A Season of Questions

Another Monday, another busy week.

Although the beginning of the week often sends people in a tailspin, I’ve been fortunate this year to have a wide number of easy Mondays to contend with. Many of which involve sleeping in, cozying up with coffee and a book, and mapping out the rest of the week in my planner. This Monday has been no different, in terms of activities, but I’ve found myself coming to a revelation that was much needed.

It began when I finished reading The Magnolia Story, Chip and Joanna Gaines’ first book that recounts the journey of their life together. I found it to be a pleasant and easy read when I started it the other day, and by the end of the book, I found their words to be truly inspiring–and a bit eye opening. Chapter thirteen, Surviving or Thriving, turned out to be just what I needed for this particular season of my life.


Mike and I moved into our new apartment in Pasadena about five weeks ago. Since then, we’ve been pretty busy with work, errands, family get-togethers, and our wedding venue search that we haven’t spent a great deal of time turning our apartment into a home. Most of our belongings are still in boxes scattered around the apartment! And the more I look at how much unpacking we have left to do, the more discouraged I become towards this apartment.

Although we haven’t made progress with unpacking, I’ve been dedicating an hour a day to finding inspiration on Pinterest for how we want to design our new space. Now that we’ve moved to a new city, it seems fitting that our home should look “new” too. Most of our furniture in our San Diego home were hand-me-down pieces from my parents, Mike’s parents, or Good Will. So when we packed up the old place, we decided to sell most of that furniture so we could purchase pieces for this apartment, pieces that we would pick out together to be “ours.”

This process has drained me, mentally, physically, and emotionally.  Mike and I have joked a lot lately that we are on a string of no-hitters; every time we drive around town to a store, hoping to find a particular item to add to our apartment, we walk out finding nothing. Sometimes the problem is not finding things that suit our current taste. Other times, we just can’t seem to find items that fit into our budget. The struggle to find things we need–a sofa and chair, a TV unit, night stands, bookcases–has been difficult due to not having thousands of dollars to shell out at once. I’ll spend hours a day combing through the sale section of most furniture sites and come away having found nothing that works for us. Even more discouraging!

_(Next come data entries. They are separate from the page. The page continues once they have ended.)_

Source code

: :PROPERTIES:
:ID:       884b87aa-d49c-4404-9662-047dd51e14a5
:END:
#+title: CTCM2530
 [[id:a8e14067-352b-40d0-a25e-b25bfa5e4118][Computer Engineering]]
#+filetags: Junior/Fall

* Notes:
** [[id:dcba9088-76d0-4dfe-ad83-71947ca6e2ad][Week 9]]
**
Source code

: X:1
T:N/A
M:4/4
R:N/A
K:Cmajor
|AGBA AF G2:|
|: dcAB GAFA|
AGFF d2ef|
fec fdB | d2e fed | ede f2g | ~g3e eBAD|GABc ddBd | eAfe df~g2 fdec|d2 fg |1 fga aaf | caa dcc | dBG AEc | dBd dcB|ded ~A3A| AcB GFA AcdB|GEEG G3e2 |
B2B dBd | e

So this morning, as I read on the couch and tried to escape responsibility for a few more hours, I came across this part of chapter thirteen, from Joanna’s perspective, that really struck a chord with me:

So what if my house wasn’t perfect?

It was perfect just the way it was.

I realized that my determination to make things perfect meant I was chasing an empty obsession all day long. Nothing was ever going to be perfect the way I had envisioned it in the past… It all came down to a mind shift in which I asked myself, “What am I going for in life?” Was it to achieve somebody else’s idea of what a perfect home should look like? Or was it to live fully in the perfection of the home and family I have?

This. This is what I needed to read during this season of my life full of questions, doubts, and concerns about quickly creating the perfect space for our new home. I needed clarity, a moment to find sight of what truly matters. I’ve been so busy focusing on what our future will look like in Pasadena that I haven’t taken the time to appreciate the present. To take in what we have accomplished and the roads that have led us to where we are now.

From this moment forward, I’m making it my goal to stop stressing about this perfect vision I have in my head of our home and our life. Instead, I’m going to enjoy the mishaps and frustrations, as they’ll make the successes feel more rewarding. Will I make good on this goal? Not always. I’m sure they’ll be times when I’m stressing again over my own high expectations, but I will have this post to help keep me centered.

In the end, I’m not just trying to create a visually perfect place for Michael and me to live. I’m trying to create memories of home, imperfections and all, that will last us throughout our life together. Because that will be our story someday.